As we move into 2017, we are no longer in the business of property management, or even people management. While tenancy and financial administration are at the core of our service function, we have infected property management with the ‘relationship management' label. It wasn't until my bank started doing ‘relationship management' and making life hard one day that I realised we were all sick with management.
Watching my youngest child start to push back on her older sister's ‘managing' her at play, it has become obvious to me that at some point after we depart toddlerhood feeling managed by someone is at odds with the human desire to be an autonomous human being. Being an adult placed under management cannot be an experience that people are happy to pay for in the modern era. Here is why.
The 21st century is the age of the individual; for the last decade we have enjoyed the prevailing hipster subculture and its central doctrines of self-expression, specialness and uniqueness. Behind the beards is the cardinal belief that we are all free and capable of choosing to identify who we are and what we need to be happy.
The proliferation of the smartphone since 2011 is testimony to our craving for real-time, self-serve, noninterruption communication. The rise and rise of social media and microblogging platforms like Instagram and Snapchat strongly support the notion that we, the people of ‘now', want to be the authors of our own destiny. All of this is grossly out of sync with being managed and the notion of surrendering our
relationships to someone else for ‘management'. No. No. No.
We need to try to find a new word. In the education space, the qualifications we achieve to become real estate agents come from the training package for property services. ‘Property services', unlike property management, is starting to sound like something people might want. ‘Professional property services' is starting to sound like something for which landlords might be prepared to pay a professional fee.
Ours is a service industry and, like all service industries coping with the threat of disruptive forces, we are in the throes of an identity crisis. As we have increased automation and standardised, templateheavy communication, what our ‘service' actually is versus the ‘product' we administer can be difficult to identify at times. Most property managers use realestate. com.au, have the strictest arrears process possible and perform comprehensive routine inspections, so all of our brochures start to look the same after a while. Given that we all deliver a similar product, service is really the only competitive battleground of the future. So what is ‘service'? No one would confuse the service a doctor provides in diagnosing a medical condition with the medicine that is prescribed to fix it. The diagnosis is the professional service and the medicine is a product. Our processes and procedures, the protocols we have for responding to both routine, emergency and novel circumstances, are the medicine that we have available for the ails of residential tenancy.
But, we are more than just our processes and procedures. The elements that constitute professional service are the same, whether we are talking about a professional physician or a professional property manager.
Listen. If a doctor handed us a bottle of pills before we had the opportunity to describe the symptoms, we couldn't be confident that those pills were correct, or even safe to take in our circumstances, because no two patients are the same. The same goes for property management – no two situations are alike, so if you listen well in the first instance you will be in a better position of trust to recommend the best course of option.

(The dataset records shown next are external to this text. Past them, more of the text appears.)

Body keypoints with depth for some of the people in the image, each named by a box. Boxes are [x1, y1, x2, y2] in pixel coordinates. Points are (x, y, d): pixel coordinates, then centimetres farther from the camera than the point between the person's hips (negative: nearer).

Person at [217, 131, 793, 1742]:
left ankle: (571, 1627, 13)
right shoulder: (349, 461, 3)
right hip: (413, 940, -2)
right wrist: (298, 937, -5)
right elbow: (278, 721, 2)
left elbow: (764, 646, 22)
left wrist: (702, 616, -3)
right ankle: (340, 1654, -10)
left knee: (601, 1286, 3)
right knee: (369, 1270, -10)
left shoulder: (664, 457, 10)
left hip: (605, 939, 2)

Test. There are two sides to every story and in a situation that requires the compliance or cooperation of another party, such as a tenant agreeing to fix some damage, it wouldn't hurt to do some proactive liaising to ensure that you have the right end of the stick.

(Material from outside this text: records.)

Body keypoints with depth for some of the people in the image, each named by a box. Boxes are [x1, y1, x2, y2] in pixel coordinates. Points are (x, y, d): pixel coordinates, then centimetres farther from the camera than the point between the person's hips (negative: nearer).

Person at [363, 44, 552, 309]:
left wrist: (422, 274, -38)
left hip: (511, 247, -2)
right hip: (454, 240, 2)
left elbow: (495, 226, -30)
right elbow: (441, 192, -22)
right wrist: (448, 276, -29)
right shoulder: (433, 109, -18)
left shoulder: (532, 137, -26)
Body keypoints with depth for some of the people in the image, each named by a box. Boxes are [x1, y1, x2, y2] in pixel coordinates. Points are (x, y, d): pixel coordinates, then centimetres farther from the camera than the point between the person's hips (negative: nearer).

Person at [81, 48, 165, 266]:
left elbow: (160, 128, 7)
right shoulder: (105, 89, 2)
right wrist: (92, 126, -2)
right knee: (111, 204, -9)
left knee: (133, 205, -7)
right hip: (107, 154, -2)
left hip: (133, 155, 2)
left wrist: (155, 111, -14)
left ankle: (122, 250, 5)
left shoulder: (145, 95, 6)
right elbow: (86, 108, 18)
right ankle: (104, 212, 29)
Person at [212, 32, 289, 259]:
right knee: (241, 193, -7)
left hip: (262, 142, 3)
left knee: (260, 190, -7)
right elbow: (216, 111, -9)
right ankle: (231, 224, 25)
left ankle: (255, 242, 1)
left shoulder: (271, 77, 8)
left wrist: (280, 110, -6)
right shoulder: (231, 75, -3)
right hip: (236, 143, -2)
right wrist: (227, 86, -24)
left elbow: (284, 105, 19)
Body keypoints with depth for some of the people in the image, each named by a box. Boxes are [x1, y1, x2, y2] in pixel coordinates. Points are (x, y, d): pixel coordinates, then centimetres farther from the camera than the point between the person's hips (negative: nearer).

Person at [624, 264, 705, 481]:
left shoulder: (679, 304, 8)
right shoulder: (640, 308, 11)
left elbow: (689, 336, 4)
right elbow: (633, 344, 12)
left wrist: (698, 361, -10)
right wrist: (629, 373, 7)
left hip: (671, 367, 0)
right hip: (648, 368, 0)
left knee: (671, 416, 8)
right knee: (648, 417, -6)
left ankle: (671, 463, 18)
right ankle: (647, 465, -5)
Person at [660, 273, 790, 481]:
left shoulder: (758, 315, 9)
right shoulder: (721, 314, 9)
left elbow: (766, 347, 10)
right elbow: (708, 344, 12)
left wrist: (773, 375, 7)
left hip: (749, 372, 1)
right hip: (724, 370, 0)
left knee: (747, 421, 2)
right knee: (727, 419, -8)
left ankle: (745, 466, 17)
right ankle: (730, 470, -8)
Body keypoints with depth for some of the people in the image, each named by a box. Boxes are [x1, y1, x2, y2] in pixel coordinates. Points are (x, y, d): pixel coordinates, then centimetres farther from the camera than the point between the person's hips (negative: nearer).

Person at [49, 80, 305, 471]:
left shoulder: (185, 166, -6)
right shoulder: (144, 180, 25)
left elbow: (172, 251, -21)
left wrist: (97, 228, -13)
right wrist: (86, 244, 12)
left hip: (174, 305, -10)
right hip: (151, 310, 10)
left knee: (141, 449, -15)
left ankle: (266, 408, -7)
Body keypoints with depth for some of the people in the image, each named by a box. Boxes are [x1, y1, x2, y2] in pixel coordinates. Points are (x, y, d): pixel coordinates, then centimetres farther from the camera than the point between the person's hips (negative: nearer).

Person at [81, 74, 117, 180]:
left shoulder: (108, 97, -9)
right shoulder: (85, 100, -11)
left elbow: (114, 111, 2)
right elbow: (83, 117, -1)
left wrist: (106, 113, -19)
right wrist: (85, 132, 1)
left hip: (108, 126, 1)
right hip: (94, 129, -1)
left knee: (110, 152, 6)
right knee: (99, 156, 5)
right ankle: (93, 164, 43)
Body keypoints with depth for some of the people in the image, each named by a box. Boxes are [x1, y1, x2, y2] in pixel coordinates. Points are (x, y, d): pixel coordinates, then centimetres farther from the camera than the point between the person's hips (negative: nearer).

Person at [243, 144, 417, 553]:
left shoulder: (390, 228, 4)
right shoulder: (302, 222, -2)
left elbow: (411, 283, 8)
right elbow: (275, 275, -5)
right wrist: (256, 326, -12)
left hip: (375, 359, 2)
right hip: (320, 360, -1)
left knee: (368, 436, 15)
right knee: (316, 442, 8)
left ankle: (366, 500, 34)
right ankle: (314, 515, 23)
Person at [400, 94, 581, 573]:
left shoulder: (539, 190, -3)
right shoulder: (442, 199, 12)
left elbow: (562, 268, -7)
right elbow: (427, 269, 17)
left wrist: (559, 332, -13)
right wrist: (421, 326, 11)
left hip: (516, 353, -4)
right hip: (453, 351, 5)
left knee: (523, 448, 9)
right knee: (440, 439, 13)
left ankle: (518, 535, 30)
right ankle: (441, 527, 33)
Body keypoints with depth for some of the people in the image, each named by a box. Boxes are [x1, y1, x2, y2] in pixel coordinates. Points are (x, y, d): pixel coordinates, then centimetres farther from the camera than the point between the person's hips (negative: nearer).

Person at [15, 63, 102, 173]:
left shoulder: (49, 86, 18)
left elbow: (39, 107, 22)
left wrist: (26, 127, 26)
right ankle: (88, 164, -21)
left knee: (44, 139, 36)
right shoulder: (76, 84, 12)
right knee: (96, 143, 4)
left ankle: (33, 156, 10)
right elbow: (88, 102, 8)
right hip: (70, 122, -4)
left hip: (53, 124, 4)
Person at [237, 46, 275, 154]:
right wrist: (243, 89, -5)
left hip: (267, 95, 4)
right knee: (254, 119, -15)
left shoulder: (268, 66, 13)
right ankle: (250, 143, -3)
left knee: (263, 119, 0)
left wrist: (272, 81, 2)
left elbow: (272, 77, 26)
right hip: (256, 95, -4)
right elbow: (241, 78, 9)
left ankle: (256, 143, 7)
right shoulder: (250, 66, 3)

Diagnose. This is where you identify the issue and the options that are available to respond and treat it. If you missed any of the previous steps, you may recommend the wrong treatment and end up causing harm or losing trust.
Consult. I have always found it bizarre how PMs take ‘instructions' from landlords, although I understand it is the correct use of the word. It seems strange to ask a client what to do next. Instead, lay out the options, explain the risks and get your client to take up one of your professional recommendations.

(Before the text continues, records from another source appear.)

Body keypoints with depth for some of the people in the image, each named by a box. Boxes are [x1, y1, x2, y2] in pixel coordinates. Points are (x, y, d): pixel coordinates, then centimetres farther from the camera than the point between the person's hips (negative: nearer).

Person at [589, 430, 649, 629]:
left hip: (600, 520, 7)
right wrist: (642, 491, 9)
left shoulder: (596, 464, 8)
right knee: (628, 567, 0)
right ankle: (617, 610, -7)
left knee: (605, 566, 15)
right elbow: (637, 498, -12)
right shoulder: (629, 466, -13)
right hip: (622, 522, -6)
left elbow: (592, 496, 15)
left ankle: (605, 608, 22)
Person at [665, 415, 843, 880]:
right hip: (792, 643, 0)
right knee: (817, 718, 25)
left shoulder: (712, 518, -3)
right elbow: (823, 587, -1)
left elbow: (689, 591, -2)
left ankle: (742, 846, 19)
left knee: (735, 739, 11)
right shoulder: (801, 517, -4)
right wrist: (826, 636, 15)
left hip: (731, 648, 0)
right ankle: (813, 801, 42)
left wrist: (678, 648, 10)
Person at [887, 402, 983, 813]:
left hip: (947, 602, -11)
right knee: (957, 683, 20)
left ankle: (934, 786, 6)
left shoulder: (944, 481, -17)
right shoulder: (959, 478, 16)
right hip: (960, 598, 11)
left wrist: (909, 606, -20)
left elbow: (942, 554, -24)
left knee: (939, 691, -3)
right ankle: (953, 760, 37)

Treat. This is simple – you administer the medicine. If there are arrears, send the remedy notices.
Follow Up. Like a good doctor, follow up and see how the treatment is progressing, and be authentic; a good bedside manner (or desktop manner in our case) is important.
If we are, as I say, sick with management, behaving like a doctor might be the medicine we need.
Climbing onto the soapbox now, I want to finish with the words of the esteemed contemporary philosopher, Dave Grohl, “This is a call”. A call for all PMs to stop managing people and to give a professional service, with a desktop manner that you would be prepared to pay for.
BEING AN ADULT PLACED UNDER 'MANAGEMENT' CANNOT BE AN EXPERIENCE THAT PEOPLE ARE HAPPY TO PAY FOR IN THE MODERN ERA.